---------- Task inputs ----------

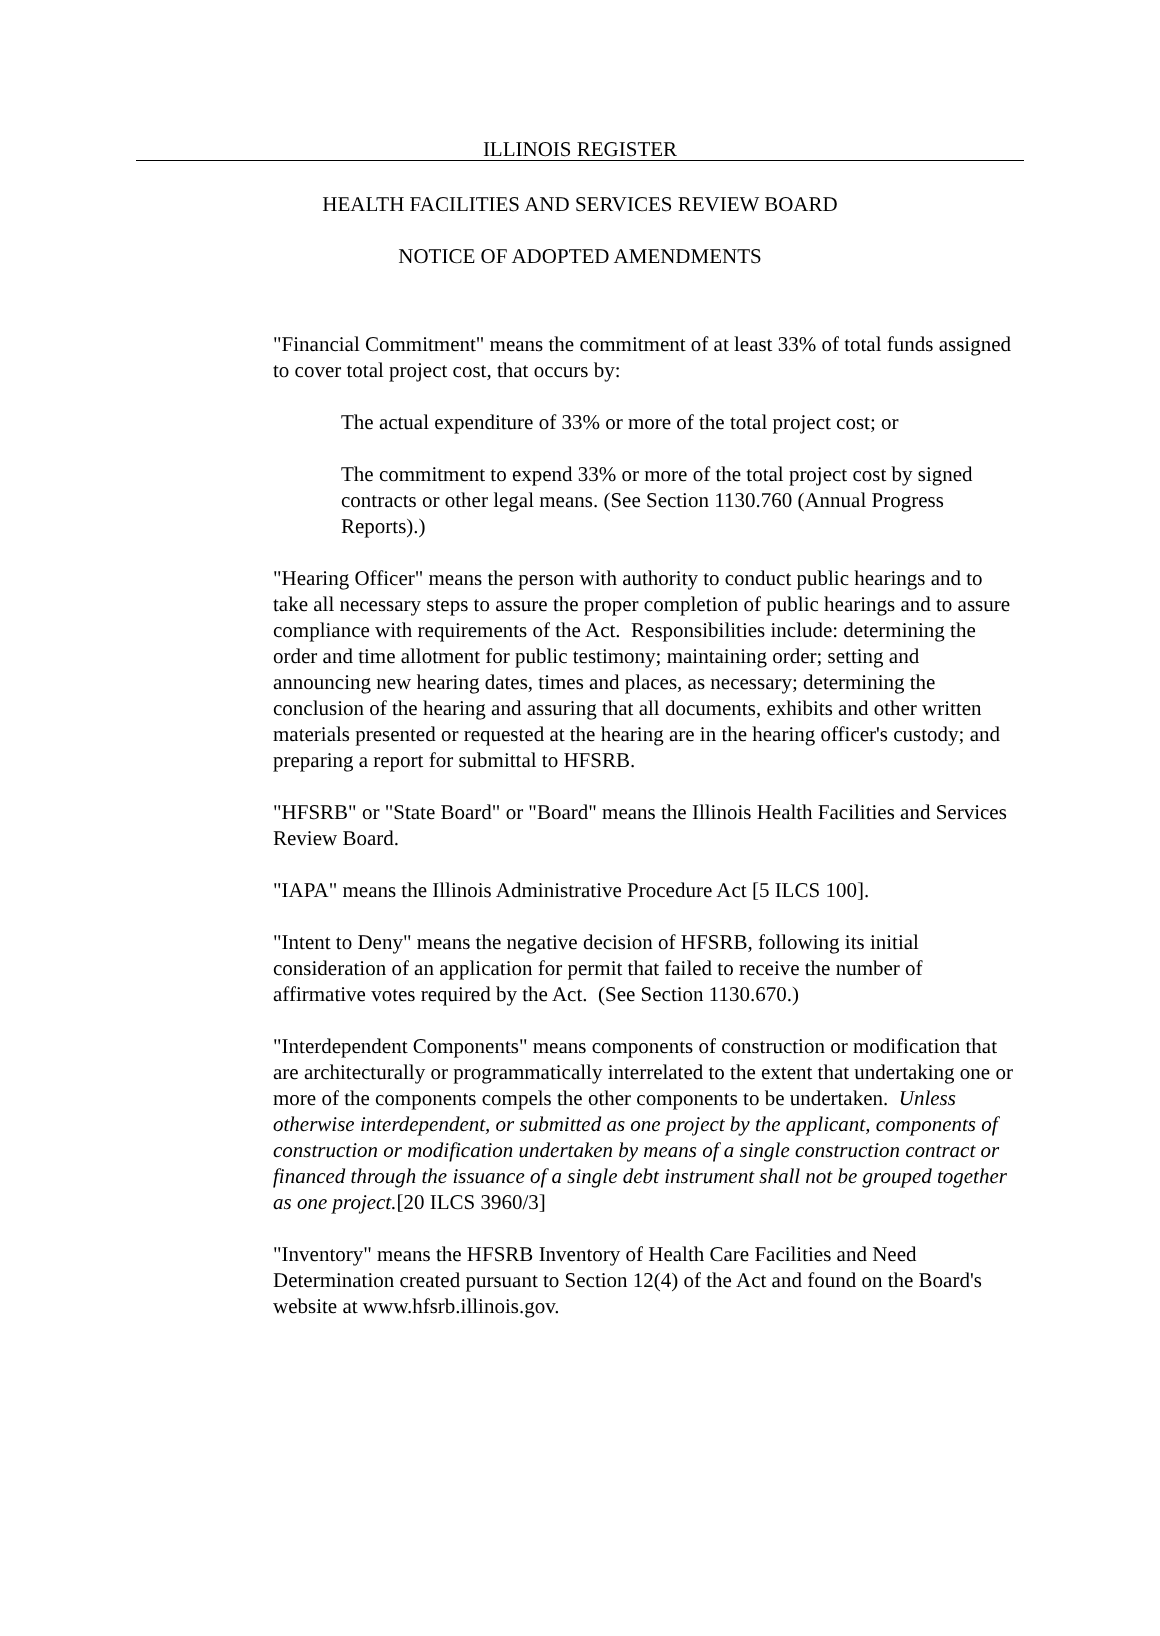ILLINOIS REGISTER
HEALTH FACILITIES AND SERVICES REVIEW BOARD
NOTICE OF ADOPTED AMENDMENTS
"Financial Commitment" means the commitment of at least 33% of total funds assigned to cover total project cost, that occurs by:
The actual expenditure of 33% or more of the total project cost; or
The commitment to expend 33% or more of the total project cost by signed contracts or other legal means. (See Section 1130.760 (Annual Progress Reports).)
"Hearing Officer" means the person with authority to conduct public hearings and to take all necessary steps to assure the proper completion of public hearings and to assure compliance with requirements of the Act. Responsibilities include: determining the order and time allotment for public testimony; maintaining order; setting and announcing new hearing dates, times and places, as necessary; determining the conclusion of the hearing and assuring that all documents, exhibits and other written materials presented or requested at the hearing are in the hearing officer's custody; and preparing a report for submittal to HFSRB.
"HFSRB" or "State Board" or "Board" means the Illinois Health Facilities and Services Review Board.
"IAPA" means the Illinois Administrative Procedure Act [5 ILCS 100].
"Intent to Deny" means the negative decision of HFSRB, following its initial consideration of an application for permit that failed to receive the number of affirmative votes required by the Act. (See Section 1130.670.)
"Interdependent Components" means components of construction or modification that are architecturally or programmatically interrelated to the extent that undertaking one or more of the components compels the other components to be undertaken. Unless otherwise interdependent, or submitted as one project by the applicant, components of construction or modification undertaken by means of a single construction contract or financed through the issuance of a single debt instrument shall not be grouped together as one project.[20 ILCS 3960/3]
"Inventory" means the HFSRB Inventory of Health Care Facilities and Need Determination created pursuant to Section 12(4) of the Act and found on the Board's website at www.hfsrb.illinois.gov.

----------
---------- Task inputs ----------

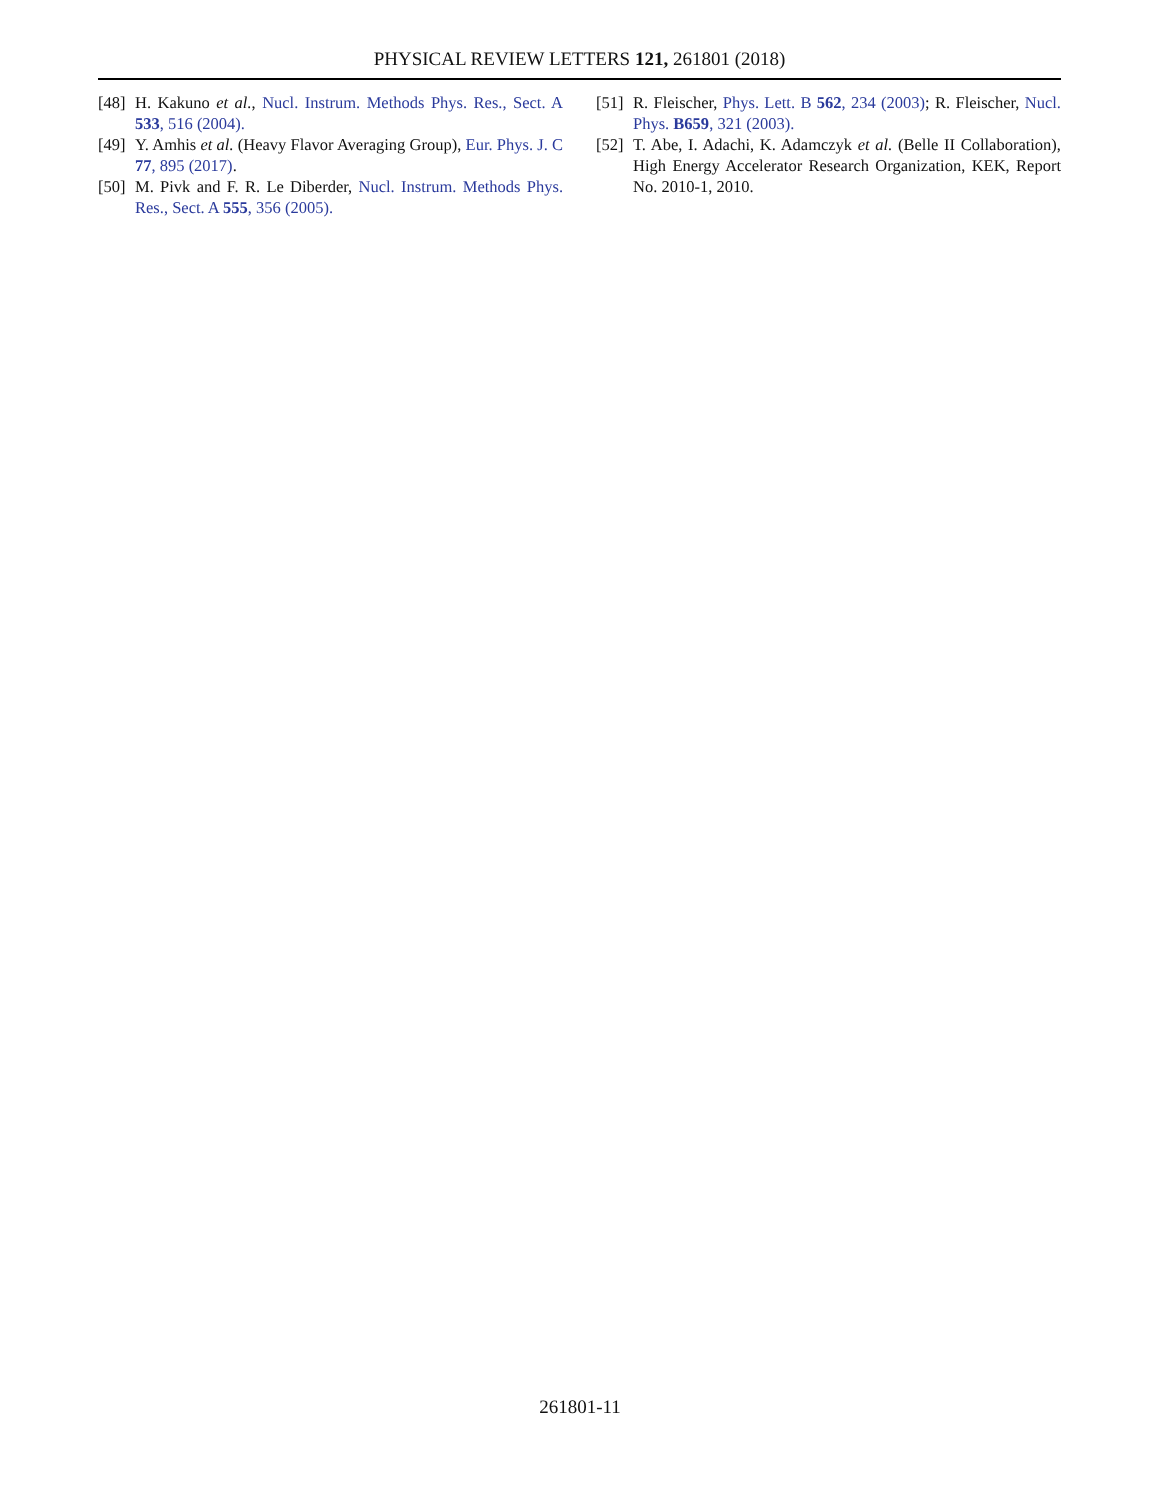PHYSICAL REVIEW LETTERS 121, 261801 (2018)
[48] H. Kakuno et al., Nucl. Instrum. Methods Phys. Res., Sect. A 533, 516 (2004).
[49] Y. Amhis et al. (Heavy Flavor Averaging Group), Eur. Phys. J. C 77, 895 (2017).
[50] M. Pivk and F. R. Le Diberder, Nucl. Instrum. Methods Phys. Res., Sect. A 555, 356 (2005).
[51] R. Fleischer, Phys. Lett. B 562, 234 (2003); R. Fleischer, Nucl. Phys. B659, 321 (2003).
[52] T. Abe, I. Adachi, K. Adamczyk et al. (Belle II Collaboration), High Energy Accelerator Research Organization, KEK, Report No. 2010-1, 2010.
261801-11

----------

## Exercise description
Of the lines above, copy only those from the one holding "ILLINOIS REGISTER" to the one holding "[5 ILCS 100].", both included, and exclude every image.

## Response for this exercise
ILLINOIS REGISTER
HEALTH FACILITIES AND SERVICES REVIEW BOARD
NOTICE OF ADOPTED AMENDMENTS
"Financial Commitment" means the commitment of at least 33% of total funds assigned to cover total project cost, that occurs by:
The actual expenditure of 33% or more of the total project cost; or
The commitment to expend 33% or more of the total project cost by signed contracts or other legal means. (See Section 1130.760 (Annual Progress Reports).)
"Hearing Officer" means the person with authority to conduct public hearings and to take all necessary steps to assure the proper completion of public hearings and to assure compliance with requirements of the Act. Responsibilities include: determining the order and time allotment for public testimony; maintaining order; setting and announcing new hearing dates, times and places, as necessary; determining the conclusion of the hearing and assuring that all documents, exhibits and other written materials presented or requested at the hearing are in the hearing officer's custody; and preparing a report for submittal to HFSRB.
"HFSRB" or "State Board" or "Board" means the Illinois Health Facilities and Services Review Board.
"IAPA" means the Illinois Administrative Procedure Act [5 ILCS 100].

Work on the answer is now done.